Durchs wahre Mallorca

Bergwandern auf der Baleareninsel ist längst nicht mehr das große exotische Vergnügen, aber die Mallorquiner sehen es nicht gern  ■ Von Thomas Richter

Putzfraueninsel. Je beliebter Mallorca als Ferienziel wurde, desto schlechter wurde das Image der Baleareninsel, die, auch wenn dies mancher anders sehen möchte, zu Spanien gehört. Und das felsenfest. Und wer Mallorca lediglich über den Rand des Pilsglases bei Ballermann betrachtet, der erkennt nur eine Landschaftsform hinter dem Bierdeckel: Strände mit vielen Sonnenschirmen, Straßen, vierspurig mit vielen Cabrios, und dahinter Hotels mit vielen Stockwerken.

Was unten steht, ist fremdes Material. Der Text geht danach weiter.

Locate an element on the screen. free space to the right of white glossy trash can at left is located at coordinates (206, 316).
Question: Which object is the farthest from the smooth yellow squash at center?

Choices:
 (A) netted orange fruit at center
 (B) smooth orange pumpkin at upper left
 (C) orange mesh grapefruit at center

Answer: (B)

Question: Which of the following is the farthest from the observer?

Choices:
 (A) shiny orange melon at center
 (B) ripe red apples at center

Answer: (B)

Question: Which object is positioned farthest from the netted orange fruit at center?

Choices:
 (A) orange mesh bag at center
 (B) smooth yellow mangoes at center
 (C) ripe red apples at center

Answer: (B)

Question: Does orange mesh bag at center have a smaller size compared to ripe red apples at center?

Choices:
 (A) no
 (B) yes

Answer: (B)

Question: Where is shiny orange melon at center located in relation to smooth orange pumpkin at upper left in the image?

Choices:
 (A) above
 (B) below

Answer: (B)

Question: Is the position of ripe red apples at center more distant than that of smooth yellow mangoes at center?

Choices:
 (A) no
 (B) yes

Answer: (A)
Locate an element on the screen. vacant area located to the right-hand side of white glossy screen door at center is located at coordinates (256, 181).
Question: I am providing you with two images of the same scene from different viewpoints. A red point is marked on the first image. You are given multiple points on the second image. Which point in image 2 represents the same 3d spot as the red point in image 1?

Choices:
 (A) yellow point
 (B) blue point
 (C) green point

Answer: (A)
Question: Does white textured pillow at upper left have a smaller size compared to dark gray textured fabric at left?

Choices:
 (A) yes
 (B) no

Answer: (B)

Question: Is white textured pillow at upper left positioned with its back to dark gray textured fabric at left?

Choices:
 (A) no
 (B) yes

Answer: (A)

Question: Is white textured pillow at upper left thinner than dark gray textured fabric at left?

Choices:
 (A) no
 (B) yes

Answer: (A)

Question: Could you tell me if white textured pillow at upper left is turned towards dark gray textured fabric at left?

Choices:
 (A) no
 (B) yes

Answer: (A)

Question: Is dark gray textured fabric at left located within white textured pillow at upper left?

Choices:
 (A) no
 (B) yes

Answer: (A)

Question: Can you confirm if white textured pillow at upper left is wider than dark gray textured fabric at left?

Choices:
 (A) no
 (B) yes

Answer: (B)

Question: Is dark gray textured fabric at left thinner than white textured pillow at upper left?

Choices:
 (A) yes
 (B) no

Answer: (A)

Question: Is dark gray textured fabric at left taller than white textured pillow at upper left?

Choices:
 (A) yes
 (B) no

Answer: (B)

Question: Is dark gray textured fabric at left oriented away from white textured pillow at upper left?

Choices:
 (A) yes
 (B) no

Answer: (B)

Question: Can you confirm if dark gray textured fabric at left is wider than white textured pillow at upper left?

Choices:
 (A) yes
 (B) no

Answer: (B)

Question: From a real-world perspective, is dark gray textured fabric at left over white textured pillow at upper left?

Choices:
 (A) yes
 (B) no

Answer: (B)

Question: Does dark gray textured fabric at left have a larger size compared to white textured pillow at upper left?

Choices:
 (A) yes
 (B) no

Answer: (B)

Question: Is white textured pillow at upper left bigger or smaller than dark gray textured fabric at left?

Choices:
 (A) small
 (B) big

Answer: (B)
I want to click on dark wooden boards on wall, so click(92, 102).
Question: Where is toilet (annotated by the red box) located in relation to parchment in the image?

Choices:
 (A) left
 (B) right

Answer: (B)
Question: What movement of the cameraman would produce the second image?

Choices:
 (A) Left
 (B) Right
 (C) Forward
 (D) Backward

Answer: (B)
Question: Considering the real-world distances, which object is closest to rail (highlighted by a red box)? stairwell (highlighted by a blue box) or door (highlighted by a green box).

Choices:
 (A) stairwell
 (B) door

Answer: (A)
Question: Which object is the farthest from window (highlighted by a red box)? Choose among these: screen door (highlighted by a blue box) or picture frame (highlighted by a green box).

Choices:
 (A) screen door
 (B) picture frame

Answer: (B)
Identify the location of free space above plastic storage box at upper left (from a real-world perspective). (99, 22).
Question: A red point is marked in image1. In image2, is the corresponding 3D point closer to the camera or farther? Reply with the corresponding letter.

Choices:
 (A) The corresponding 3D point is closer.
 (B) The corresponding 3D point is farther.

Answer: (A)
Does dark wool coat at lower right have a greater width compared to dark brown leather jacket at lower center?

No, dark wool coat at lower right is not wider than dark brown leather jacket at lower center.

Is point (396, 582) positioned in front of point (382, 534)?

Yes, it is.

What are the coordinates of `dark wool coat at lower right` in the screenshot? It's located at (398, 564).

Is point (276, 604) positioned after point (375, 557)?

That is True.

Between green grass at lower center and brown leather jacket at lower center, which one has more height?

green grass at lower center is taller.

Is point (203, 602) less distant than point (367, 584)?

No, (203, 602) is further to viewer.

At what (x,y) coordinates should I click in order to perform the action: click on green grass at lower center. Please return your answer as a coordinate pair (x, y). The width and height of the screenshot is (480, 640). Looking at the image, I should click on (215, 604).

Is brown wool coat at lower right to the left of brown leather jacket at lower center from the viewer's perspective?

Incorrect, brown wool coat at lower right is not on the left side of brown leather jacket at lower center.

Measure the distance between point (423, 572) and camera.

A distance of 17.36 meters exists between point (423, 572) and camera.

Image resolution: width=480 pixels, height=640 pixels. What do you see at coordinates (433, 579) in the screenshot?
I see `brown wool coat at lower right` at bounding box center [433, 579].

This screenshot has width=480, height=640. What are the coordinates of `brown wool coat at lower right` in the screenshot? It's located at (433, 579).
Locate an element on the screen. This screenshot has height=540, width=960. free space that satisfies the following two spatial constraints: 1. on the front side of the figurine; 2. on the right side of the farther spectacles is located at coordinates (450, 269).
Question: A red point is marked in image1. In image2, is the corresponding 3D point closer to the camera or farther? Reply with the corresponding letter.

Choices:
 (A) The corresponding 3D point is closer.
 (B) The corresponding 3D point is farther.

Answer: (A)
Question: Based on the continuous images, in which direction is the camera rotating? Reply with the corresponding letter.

Aber der Mallorquiner lächelt. Er hat gut lachen, ist doch der Tourismus die stets sprudelnde Einnahmequelle seiner Insel. Die vom Festland müssen ihm, wenn der Sommer lang und dürr ist, Wasserschiffe herüberschicken, soviel Fremde wollen hier duschen. In deutscher Hand? Der Mallorquiner lächelt wieder. Denn schon frühzeitig hat man dafür gesorgt, daß hier auf Mallorca der Tourismus organisatorisch zusammengepfercht wurde. Und kaum ist man aus den Ballermann-Zentren heraus, da umgibt einen das Mallorca, das sich von allen Seiten fotografieren läßt, so stolz und schön ist es.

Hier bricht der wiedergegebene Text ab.